Momenti di disperazione

Ome perditum, o afflictum! Quid nunc rogem te ut venias, mulierem aegram et corpore et animo confectam? Non rogem? sine te igitur sim? Opinor, sic agam: si est spes nostri reditus, eam confirmes et rem adiuves; sin, ut ego metuo, transactum est quoquo modo potes, ad me fac venias. Unum hoc scito: si te habebo, non mihi videbor plane, perisse. Sed quid Tulliola mea fiet? Iam id vos videte; mihi deest consilium. Sed certe, quoquo modo res se habebit, illius misellae et matrimonio et famae serviendum est. Cicero meus quid aget? Iste vero sit in sinu semper et complexu meo. Non queo plura iam scribere; impedit maeror. Tu quid egeris nescio; utrum aliquid teneas an, quod metuo, plane sis spoliata. Tu quod me hortaris ut animo sim magno et spem habeam recuperandae salutis, id velim sit eius modi ut recte sperare possimus. Quod reliquum est, sustenta te, mea Terentia, ut potes honestissime. Viximus, floruimus; non vitium nostrum sed virtus nostra nos afflixit.

Maiorum Lingua C

Sono rovinato, sono sconsolato! Perché dovrei chiederti di venire, o moglie malata nel corpo e nell’animo? Non dovrei? Stare dunque senza di te? Credo, così faro: se c’è speranza di un nostro ritorno, la potresti rassicurare e consolare del fatto; ma se, come temo, tutto si è già compiuto, fa’ in modo di venire da me, in qualsiasi modo tu possa. Sappi solo questo: se ti avrò, sembrerà certo che non sono morto. Ma che ne sarà della mia piccola Tullia? Già lo vedete: mi manca un progetto. Ma di certo, in qualunque condizione sarà la situazione, bisogna provvedere alla sua poveretta, al matrimonio e al buon nome.

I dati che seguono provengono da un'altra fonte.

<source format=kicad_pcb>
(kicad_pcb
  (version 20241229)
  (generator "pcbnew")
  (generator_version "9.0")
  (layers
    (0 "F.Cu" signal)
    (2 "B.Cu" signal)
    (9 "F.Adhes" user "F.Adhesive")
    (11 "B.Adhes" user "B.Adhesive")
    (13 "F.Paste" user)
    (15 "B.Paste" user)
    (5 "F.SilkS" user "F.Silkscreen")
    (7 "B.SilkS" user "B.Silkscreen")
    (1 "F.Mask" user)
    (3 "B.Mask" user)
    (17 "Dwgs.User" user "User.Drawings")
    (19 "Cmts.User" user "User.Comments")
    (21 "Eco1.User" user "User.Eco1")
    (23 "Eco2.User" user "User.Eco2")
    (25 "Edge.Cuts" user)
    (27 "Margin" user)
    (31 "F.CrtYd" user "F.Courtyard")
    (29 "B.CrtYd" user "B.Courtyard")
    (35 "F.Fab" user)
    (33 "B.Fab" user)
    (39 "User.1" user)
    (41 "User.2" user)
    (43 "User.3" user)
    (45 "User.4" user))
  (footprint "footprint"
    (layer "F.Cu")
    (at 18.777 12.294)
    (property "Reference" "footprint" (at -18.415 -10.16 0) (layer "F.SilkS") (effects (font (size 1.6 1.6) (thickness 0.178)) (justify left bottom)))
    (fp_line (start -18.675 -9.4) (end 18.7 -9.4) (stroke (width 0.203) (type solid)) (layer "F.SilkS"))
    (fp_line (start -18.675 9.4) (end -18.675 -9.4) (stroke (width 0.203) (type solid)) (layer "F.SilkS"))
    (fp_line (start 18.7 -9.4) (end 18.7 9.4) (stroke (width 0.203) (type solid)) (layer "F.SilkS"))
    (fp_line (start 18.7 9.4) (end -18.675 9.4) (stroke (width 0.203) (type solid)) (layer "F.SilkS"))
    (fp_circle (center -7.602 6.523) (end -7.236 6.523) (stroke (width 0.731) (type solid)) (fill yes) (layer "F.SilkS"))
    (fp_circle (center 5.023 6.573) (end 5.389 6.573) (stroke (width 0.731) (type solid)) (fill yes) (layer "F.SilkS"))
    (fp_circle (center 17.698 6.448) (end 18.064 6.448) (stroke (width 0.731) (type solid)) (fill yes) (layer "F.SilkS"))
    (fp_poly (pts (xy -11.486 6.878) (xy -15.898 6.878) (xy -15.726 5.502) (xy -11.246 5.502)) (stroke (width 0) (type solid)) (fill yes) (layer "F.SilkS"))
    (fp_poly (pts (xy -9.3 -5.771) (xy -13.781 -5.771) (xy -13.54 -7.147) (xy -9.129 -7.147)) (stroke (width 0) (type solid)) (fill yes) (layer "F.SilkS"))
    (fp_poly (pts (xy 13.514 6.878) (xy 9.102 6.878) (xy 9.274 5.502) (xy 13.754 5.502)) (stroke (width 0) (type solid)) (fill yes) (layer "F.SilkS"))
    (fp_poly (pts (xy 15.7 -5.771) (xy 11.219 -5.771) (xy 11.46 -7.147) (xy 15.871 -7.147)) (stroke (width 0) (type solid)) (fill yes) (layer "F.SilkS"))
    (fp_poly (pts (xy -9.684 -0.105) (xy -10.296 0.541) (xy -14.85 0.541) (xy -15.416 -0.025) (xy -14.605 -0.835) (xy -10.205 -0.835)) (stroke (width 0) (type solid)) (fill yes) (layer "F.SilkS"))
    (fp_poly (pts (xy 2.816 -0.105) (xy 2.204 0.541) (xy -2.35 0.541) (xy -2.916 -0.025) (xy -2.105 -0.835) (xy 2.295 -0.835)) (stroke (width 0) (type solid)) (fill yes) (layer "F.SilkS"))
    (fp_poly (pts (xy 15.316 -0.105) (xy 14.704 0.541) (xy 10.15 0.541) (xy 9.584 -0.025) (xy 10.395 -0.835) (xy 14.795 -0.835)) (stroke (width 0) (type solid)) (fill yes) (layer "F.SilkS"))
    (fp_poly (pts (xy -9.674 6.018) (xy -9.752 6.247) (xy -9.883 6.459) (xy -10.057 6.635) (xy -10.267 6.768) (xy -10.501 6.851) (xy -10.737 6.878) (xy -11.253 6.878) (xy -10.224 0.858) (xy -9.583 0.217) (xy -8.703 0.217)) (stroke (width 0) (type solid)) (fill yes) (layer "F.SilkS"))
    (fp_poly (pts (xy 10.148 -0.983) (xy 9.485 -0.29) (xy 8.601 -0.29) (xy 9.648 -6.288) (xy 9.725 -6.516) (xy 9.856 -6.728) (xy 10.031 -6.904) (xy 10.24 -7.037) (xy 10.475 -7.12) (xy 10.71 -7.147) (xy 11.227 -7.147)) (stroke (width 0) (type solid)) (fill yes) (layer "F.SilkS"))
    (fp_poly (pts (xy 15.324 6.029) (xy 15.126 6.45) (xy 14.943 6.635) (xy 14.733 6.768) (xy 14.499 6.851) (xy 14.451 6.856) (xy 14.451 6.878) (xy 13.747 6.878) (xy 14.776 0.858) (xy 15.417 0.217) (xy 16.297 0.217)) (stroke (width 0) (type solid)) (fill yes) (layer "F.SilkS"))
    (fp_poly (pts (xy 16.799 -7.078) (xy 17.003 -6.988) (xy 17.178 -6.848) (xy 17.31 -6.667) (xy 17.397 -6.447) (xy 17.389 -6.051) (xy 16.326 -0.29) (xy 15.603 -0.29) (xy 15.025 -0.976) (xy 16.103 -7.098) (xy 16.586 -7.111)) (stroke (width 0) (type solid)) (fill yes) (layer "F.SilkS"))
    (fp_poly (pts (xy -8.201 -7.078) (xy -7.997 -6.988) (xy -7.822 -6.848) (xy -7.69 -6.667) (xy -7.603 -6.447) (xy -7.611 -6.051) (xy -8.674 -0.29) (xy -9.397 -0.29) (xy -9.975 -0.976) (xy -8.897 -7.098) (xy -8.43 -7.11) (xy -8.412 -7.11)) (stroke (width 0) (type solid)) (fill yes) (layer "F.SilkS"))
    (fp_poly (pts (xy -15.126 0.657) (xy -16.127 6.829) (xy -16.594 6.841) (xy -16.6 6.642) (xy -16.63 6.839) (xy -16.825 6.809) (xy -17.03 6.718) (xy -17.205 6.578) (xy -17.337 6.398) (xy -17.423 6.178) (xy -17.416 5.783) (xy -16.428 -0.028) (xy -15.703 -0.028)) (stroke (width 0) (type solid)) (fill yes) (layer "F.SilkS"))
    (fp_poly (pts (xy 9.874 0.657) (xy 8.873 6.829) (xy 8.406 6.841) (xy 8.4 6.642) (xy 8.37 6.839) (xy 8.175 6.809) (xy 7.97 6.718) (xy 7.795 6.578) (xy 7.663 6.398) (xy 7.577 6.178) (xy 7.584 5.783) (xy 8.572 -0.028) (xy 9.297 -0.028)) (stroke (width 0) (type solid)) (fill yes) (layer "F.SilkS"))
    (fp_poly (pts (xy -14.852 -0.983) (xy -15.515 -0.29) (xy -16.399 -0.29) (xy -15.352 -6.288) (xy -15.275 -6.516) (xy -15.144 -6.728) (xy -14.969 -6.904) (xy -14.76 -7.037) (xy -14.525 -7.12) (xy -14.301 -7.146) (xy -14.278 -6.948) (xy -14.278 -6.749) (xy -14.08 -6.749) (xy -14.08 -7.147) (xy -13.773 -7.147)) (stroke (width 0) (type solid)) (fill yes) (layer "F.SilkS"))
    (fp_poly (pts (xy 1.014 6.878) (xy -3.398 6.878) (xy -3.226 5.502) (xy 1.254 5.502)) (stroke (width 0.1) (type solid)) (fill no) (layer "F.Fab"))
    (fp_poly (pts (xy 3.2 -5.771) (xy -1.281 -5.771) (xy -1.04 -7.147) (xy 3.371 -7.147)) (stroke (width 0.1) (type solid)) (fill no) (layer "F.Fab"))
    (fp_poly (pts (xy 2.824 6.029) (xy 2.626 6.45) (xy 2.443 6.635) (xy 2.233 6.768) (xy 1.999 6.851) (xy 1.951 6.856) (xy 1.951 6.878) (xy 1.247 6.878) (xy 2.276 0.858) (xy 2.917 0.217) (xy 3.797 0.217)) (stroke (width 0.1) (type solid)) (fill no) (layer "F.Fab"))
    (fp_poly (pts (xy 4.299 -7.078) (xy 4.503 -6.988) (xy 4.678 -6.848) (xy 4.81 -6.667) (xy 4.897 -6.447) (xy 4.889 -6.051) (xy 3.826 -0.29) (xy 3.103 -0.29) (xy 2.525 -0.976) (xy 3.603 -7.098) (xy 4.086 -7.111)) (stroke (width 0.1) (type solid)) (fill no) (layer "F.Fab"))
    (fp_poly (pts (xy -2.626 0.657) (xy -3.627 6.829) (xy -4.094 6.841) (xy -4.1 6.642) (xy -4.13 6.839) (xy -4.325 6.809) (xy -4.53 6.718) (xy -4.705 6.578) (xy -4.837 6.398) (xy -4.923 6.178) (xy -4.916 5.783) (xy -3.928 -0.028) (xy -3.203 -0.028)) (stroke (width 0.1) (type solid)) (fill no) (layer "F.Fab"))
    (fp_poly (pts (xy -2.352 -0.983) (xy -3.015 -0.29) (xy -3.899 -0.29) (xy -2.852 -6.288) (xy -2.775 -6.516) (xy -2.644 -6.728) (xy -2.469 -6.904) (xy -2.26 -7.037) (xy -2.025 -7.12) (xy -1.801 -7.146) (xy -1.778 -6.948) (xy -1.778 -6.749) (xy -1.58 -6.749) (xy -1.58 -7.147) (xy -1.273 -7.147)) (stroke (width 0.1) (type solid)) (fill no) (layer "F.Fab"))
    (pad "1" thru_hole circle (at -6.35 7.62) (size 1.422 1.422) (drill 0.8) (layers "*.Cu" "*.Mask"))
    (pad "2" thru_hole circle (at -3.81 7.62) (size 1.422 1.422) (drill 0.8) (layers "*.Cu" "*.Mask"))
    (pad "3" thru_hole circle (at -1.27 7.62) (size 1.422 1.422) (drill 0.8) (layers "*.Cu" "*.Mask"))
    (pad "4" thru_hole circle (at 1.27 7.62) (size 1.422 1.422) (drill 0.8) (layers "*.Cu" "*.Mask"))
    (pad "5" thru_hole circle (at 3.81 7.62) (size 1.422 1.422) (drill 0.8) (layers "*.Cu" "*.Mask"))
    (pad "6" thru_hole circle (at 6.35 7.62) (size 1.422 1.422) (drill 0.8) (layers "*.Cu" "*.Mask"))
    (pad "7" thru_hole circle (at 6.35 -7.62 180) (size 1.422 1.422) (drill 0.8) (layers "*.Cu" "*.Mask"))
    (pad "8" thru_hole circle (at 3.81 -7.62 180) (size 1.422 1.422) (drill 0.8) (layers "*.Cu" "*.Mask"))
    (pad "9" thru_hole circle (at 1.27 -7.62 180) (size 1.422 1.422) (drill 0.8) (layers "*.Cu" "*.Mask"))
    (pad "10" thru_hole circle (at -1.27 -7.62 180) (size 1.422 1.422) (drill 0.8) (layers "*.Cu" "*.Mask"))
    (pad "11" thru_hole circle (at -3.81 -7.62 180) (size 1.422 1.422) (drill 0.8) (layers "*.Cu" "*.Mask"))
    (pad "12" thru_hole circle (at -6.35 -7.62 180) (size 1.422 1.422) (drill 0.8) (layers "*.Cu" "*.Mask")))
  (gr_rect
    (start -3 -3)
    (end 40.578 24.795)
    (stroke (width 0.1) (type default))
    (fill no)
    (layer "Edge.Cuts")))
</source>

Che farà il mio Cicerone? Potrebbe essere sempre tra le mie braccia e sul mio grembo. Non posso ormai scrivere di più: me lo impedisce la tristezza. Non so che cosa tu abbia fatto: se tenere qualcosa oppure, come temo, se ti sei privata totalmente di ogni cosa. Dal momento che mi esorti ad essere forte e a sperare di guarire, vorrei che entrambi possiamo egualmente sperare una cosa di tal genere. Quanto al resto, fatti forza, Terenzia mia, come tu puoi fare in maniera assai dignitosa. Abbiamo vissuto, siamo fioriti: ci tormenta non un nostro difetto, ma le nostre doti.